DATA TO PROCESS:
★ ★ ★ ★ ★ ★ ★

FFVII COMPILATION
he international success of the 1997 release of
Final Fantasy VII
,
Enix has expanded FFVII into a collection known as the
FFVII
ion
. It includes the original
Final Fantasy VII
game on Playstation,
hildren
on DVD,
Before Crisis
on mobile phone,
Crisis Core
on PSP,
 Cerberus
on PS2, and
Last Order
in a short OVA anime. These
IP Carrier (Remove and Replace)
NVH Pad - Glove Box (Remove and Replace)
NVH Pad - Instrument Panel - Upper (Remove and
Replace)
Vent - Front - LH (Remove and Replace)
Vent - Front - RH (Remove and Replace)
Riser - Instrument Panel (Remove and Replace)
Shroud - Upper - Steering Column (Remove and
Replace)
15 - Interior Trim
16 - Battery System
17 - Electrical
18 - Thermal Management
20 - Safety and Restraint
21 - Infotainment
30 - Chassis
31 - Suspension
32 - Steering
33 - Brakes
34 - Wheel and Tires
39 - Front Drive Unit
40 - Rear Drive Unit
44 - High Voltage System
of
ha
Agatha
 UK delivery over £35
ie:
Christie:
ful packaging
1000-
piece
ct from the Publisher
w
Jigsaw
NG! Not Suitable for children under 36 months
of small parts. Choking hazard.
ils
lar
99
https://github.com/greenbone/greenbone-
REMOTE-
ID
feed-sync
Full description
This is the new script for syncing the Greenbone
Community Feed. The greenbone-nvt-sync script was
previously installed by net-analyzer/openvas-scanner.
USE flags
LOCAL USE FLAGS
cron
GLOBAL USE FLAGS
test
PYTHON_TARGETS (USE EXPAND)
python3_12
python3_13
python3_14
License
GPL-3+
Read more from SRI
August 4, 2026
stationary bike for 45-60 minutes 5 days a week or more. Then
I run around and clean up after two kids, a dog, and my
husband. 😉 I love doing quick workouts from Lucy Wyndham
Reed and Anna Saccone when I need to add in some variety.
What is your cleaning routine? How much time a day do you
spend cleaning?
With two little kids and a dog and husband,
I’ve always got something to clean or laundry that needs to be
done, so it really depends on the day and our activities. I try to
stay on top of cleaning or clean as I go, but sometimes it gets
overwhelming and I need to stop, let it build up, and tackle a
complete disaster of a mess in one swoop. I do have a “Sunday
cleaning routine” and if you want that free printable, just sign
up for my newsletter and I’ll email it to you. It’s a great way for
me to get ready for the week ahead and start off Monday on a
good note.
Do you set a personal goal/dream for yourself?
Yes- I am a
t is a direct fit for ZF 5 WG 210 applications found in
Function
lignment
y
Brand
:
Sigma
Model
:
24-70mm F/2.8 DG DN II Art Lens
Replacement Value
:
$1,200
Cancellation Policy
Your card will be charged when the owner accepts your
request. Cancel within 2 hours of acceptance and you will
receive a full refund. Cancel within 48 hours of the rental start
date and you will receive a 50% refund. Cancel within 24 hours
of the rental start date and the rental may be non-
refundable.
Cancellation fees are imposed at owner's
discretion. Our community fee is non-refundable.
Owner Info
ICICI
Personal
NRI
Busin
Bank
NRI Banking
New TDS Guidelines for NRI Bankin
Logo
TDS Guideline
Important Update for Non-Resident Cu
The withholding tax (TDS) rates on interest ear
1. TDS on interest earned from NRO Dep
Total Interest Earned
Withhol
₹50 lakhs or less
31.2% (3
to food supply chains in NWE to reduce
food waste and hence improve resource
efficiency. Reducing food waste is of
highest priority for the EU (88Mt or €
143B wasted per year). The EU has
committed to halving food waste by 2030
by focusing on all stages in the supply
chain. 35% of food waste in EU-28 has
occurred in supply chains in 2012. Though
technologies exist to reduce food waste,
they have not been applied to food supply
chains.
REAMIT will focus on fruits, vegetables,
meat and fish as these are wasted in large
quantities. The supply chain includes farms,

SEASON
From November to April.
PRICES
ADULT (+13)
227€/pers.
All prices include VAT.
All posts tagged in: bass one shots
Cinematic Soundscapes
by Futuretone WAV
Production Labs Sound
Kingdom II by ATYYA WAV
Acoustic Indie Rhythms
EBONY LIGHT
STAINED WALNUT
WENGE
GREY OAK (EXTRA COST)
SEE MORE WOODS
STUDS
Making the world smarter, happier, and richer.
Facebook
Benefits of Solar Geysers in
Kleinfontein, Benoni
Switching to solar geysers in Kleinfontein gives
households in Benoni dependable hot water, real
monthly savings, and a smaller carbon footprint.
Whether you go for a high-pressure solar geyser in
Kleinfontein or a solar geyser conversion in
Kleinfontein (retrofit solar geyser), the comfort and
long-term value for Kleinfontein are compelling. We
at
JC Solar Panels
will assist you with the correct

★ ★ ★ ★ ★ ★ ★

EXERCISE DIRECTIONS: What lines of the preceding data include the string "husband"? Pull them out.

WRITTEN REPLY:
husband. 😉 I love doing quick workouts from Lucy Wyndham
With two little kids and a dog and husband,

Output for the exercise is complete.